Gibbs won Walworth County by seven, 1,699-1,692.
Gibbs could have thrown the whole thing into a Walworth County courtroom by filing an appeal. He didn't.
Walworth County Clerk Kim Bushy said that Gibbs lost three votes through a draw down of four absentee ballots.
Absentee ballots are delivered in envelopes that must be signed by the voter and a witness, Bushey said.
When the ballots are counted, the ballots are separated from the envelopes to preserve the voters' anonymity.
Ideally, the number of properly signed envelopes will equal the number of absentee ballots. In this case, four envelopes were found to be either unsigned or unwitnessed, Bushey said.
That meant four absentee ballots had to be withdrawn at random.
Gibbs was unlucky. He lost three votes through the draw down, while August lost none. The fourth ballot withdrawn was for another candidate, Dan Necci.
Meanwhile, August gained a vote through an absentee ballot that was initially rejected because of an over-voted office, not the 32nd District, on the ballot. State law requires that voter intent be ascertained during a recount, and August was clearly marked on that ballot, Bushey said.
Voter intent also gained August another vote on a ballot on which the voter had marked candidates' names with "X"es, rather than filling in the ovals as instructed.
In this case, the "X" fell between the ovals for August and candidate John Finley. The center point of the X was closer to August's oval than Finley's, leading the board of canvassers to decide the voter intended to vote for August, Bushey said.
According to a spokeswoman at the Kenosha County Clerk's office, August also gained a vote in the town of Wheatland, where a voter clearly check-marked his name on a ballot that had been rejected.
After a grueling primary victory, August faced another three opponents in the Nov. 2 election, two independents and a Democrat. But this time, the Republican tendencies of Walworth County voters worked to his advantage.

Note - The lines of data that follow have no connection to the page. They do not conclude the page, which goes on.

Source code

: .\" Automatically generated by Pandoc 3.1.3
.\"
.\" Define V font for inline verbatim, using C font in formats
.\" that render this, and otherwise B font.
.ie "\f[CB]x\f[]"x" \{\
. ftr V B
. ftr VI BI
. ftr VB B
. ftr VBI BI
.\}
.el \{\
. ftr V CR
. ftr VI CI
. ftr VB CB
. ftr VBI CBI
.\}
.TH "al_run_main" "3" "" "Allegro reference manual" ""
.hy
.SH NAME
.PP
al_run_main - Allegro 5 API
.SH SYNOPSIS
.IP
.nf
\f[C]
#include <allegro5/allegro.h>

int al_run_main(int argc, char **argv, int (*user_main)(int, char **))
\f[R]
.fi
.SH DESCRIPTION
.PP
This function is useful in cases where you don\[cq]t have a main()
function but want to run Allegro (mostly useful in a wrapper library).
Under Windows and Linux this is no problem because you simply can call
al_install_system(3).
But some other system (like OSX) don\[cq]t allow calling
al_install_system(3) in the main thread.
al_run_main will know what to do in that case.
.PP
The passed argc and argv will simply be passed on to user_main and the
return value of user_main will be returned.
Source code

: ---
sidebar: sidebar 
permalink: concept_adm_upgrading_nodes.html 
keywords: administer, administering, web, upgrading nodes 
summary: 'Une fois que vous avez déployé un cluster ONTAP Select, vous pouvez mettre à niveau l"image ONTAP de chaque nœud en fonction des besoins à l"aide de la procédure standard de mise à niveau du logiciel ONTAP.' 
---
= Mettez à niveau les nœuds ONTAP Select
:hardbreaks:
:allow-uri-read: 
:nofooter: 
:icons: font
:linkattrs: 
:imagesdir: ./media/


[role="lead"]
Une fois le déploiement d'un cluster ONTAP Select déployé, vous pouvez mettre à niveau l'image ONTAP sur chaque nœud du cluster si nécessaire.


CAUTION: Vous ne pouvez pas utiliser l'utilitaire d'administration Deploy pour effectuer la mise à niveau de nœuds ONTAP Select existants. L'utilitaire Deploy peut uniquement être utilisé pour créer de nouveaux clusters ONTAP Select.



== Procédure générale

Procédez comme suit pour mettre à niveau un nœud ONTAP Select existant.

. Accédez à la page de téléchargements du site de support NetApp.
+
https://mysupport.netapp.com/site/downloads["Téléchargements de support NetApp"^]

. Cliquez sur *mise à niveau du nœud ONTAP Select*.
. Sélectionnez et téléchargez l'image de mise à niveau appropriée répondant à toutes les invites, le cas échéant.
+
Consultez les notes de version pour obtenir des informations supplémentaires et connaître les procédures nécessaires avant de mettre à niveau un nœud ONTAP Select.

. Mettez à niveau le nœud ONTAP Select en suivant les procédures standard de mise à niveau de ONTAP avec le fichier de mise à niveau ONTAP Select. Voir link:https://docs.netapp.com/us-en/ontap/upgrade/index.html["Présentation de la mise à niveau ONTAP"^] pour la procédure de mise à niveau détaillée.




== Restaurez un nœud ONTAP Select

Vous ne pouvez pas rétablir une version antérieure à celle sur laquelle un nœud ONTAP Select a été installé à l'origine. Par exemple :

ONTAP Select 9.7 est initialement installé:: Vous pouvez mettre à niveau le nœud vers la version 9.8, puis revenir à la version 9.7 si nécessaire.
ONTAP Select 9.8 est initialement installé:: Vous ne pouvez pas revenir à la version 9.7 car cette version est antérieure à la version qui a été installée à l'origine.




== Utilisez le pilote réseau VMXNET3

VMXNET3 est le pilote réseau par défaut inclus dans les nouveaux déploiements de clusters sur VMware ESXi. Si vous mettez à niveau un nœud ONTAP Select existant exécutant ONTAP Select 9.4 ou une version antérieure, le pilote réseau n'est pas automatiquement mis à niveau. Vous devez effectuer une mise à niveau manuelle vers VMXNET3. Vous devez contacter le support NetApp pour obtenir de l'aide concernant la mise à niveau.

Late Walworth County results alone showed August up by more than two to one over his closest competitor, Democrat Doug Harrod, 65, of Bloomfield township. Independents Dan Kilkenny and Rick Pappas were even further behind.
August credited the straight ticket Republican voters in the 32nd District and the conservative wave that seems to have swept Wisconsin and the nation for his victory.
In July, John K. Gorman, 51, of East Troy, was sentenced to six years in prison by a Waukesha County judge.
Gorman tried to have the three people in Walworth County killed because of their involvement in criminal proceedings against him.
Gorman was looking for a hired gun to kill a Walworth County assistant district attorney, a village of East Troy police officer and the East Troy village clerk.
Gorman's gruesome plan went nowhere because the "hitman" he solicited turned out to be an undercover police officer. Authorities were tipped off about Gorman's plot after he sought advice from a Walworth County Jail inmate about finding a hitman, according to the criminal complaint.
Gorman was arrested and charged with three counts of solicitation of first-degree intentional homicide and three felony counts of bail jumping.
In April, Gorman pleaded guilty to one count of solicitation of first-degree intentional homicide.
Three felony bail jumping, and two solicitation of first-degree intentional homicide charges were dismissed but considered during sentencing.
In May, 2010, the Walworth County District Attorney's Office filed charges against Gorman for allegedly stalking Alita Bourdo, the East Troy village clerk. On May 12, police searched Gorman's home and reportedly found more than 30 weapons.
Subsequently, he was charged with felony bail jumping because he was ordered not to possess any firearms.
He also was charged with allegedly harassing Kevin Weber, the East Troy police officer. Assistant District Attorney Diana Donohoo was prosecuting several felony charges against Gorman.
Gorman reportedly told Judge Kieffer during the sentencing hearing that he regretted his actions.
"I can't believe that this whole thing happened. It just isn't like me. I'm more the type of guy to help someone out than to hurt them or whatever. I'm ashamed of this whole thing, what I've done to those people and to my family," Gorman reportedly said.